Transcribed page contents:

━━━━━━━━━━

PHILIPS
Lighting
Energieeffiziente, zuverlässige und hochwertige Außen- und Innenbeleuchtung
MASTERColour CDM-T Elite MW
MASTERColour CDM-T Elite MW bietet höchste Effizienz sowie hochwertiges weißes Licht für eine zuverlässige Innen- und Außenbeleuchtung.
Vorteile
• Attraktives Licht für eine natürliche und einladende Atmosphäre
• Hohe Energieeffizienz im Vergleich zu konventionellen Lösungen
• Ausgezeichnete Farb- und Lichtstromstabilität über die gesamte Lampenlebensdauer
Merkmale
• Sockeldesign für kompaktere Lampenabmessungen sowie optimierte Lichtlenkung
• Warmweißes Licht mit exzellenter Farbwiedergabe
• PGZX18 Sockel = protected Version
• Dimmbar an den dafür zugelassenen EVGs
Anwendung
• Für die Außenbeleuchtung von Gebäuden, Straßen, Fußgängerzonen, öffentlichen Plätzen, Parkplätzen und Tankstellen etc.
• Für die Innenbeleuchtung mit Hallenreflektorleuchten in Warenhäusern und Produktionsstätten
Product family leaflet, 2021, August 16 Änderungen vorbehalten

━━━━━━━━━━

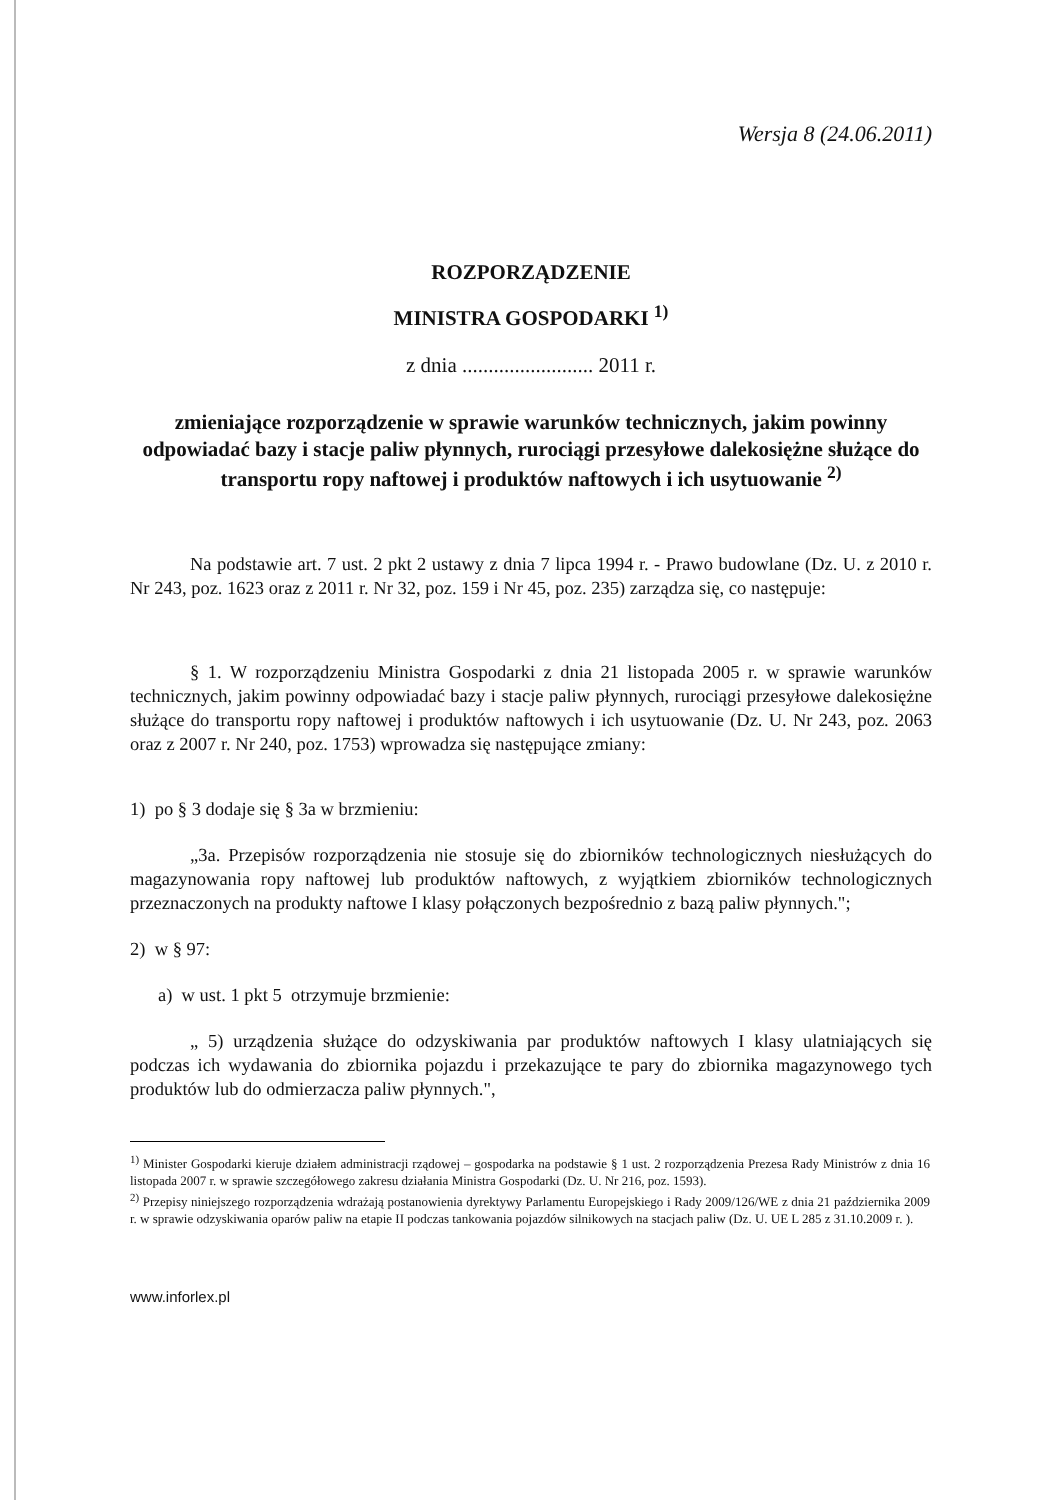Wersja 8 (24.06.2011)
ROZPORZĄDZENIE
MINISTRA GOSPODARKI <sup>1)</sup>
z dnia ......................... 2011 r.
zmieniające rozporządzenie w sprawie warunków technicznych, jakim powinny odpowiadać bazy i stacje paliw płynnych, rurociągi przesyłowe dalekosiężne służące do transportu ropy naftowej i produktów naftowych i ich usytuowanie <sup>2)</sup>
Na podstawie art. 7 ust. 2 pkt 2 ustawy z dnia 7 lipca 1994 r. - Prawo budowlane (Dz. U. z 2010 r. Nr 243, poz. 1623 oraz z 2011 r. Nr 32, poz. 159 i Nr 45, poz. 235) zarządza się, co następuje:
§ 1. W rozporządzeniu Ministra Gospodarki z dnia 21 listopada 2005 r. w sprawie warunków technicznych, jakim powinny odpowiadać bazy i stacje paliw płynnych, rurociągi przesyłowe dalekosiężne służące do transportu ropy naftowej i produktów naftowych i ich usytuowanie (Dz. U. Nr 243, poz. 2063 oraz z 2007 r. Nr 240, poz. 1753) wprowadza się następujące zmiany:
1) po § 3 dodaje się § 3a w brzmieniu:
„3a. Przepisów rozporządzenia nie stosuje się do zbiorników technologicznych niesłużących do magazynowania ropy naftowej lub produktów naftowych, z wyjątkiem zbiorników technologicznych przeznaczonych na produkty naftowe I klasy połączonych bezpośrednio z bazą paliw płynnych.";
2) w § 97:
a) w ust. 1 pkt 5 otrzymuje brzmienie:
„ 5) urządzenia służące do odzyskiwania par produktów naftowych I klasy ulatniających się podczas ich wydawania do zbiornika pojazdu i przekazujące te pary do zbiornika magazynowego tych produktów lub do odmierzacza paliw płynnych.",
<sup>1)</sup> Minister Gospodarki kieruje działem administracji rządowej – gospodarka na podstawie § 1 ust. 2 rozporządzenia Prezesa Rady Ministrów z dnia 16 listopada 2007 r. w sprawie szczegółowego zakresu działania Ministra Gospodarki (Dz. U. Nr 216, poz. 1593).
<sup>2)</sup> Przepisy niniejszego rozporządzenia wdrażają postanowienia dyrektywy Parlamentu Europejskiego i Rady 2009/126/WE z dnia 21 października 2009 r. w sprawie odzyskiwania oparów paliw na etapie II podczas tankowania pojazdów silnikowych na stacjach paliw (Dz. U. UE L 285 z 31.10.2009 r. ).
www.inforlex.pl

━━━━━━━━━━

TO DO: Your answer should consist of the lines from the line with "Na podstawie art." to the line with "<sup>1)</sup> Minister Gospodarki" above, repeated exactly, both ends included.

FINAL ANSWER:
Na podstawie art. 7 ust. 2 pkt 2 ustawy z dnia 7 lipca 1994 r. - Prawo budowlane (Dz. U. z 2010 r. Nr 243, poz. 1623 oraz z 2011 r. Nr 32, poz. 159 i Nr 45, poz. 235) zarządza się, co następuje:
§ 1. W rozporządzeniu Ministra Gospodarki z dnia 21 listopada 2005 r. w sprawie warunków technicznych, jakim powinny odpowiadać bazy i stacje paliw płynnych, rurociągi przesyłowe dalekosiężne służące do transportu ropy naftowej i produktów naftowych i ich usytuowanie (Dz. U. Nr 243, poz. 2063 oraz z 2007 r. Nr 240, poz. 1753) wprowadza się następujące zmiany:
1) po § 3 dodaje się § 3a w brzmieniu:
„3a. Przepisów rozporządzenia nie stosuje się do zbiorników technologicznych niesłużących do magazynowania ropy naftowej lub produktów naftowych, z wyjątkiem zbiorników technologicznych przeznaczonych na produkty naftowe I klasy połączonych bezpośrednio z bazą paliw płynnych.";
2) w § 97:
a) w ust. 1 pkt 5 otrzymuje brzmienie:
„ 5) urządzenia służące do odzyskiwania par produktów naftowych I klasy ulatniających się podczas ich wydawania do zbiornika pojazdu i przekazujące te pary do zbiornika magazynowego tych produktów lub do odmierzacza paliw płynnych.",
<sup>1)</sup> Minister Gospodarki kieruje działem administracji rządowej – gospodarka na podstawie § 1 ust. 2 rozporządzenia Prezesa Rady Ministrów z dnia 16 listopada 2007 r. w sprawie szczegółowego zakresu działania Ministra Gospodarki (Dz. U. Nr 216, poz. 1593).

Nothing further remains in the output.